VII
Antes
Necesitaba toda su fuerza de voluntad para mantenerse erguida, aunque en aquellos momentos no era capaz de identificar ni un solo punto de su cuerpo que no ardiera con un terrible dolor. Sus muslos se habían agarrotado, y en una o dos ocasiones había estado tentada de rendirse, ceder, relajar la musculatura y dejarse liberar de todo sufrimiento por el alambre en torno a su cuello. En el último instante había vencido el temor a una angustiosa muerte por estrangulamiento, activando las pocas fuerzas que le quedaban.
Había vomitado, manchando sus pies, ya que no había sido capaz de apartarse un poco hacia delante. No le importó.
La mujer muerta yacía ahora sobre la camilla, con el rostro hacia abajo, en idéntica postura a la que ella tenía hacía apenas unos instantes. El monstruo había aproximado aquella camilla, girando el rostro de la muerta de modo que estaba obligaba a contemplarla.
Reconoció la deformación en la nuca de la mujer, el pelo pegajoso en aquel lugar hundido hacia dentro. Una visión aterradora, pero, cuando intentaba girar sus ojos doloridos hacia un lado para no ver, algo volvía a atraer de nuevo su mirada hacia la muerta. Un impulso que provenía de muy adentro y al que no podía resistirse. Ni siquiera las lágrimas la consolaban, pues incapaces de cubrir sus pupilas no lograban empañar su visión y ocultar aquella imagen. Percibió un sonido. Distinguió algo en la pared que había frente a ella, y aquel monstruo perturbado se le acercó, deteniéndose al lado de la camilla. En aquel mono amplio e informe resultaba grotesco.
—Mira.
El monstruo alzó la mano en la que sostenía un objeto alargado, de color claro, y aún antes de verlo bien supo que se trataba de un bisturí. Bajó la mano y apoyó el bisturí en la clavícula derecha de la mujer.
—No —susurró ella— no.
Aquello no podía suceder. No podía ver cómo un ser humano asesinado delante de sus ojos era cruelmente mutilado. No podía, o perdería la razón.

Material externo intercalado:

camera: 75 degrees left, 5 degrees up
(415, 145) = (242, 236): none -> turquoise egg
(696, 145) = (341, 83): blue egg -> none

—No —protestó, subiendo el tono de voz, elevándolo mucho, y una especie de masa pegajosa roja pareció cubrir sus pensamientos. Gritó.
—Para, maldita bestia.
Gritó con tanta intensidad que su voz se quebró.
—Animal, animal asesino perturbado y miserable. Para. Para ahora mismo.
Había perdido por completo el control sobre sí misma. En su agitación se movió demasiado y el alambre se clavó en su cuello. Tuvo que toser, y sus desesperados movimientos cerraron la horca de alambre cada vez más. Estuvo a punto de asfixiarse. Logró tranquilizarse y dejar de moverse y permaneció allí de pie, respirando en breves intervalos agitados, contemplando a aquel rostro diabólico, llorando.
—Mira.
No era más que un susurro. A continuación presionó con la punta del bisturí sobre aquel cuerpo inerte y el monstruo comenzó a cortar la piel de la espalda de aquella mujer.